**WORK ORDER:** Copy, from the material below, every line in which the word "model" can be found.

**INPUT RECORDS:**
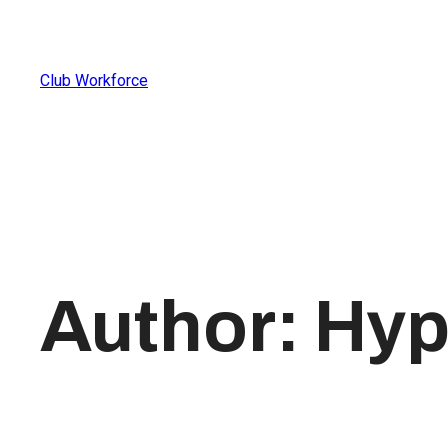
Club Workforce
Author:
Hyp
...
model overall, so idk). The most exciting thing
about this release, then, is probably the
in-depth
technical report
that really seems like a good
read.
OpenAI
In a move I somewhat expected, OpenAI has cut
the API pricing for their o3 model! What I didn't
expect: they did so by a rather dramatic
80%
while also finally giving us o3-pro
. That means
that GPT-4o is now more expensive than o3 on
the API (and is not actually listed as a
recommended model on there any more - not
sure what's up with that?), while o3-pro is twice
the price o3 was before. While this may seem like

**RESULT OF THE EXERCISE:**
model overall, so idk). The most exciting thing
the API pricing for their o3 model! What I didn't
recommended model on there any more - not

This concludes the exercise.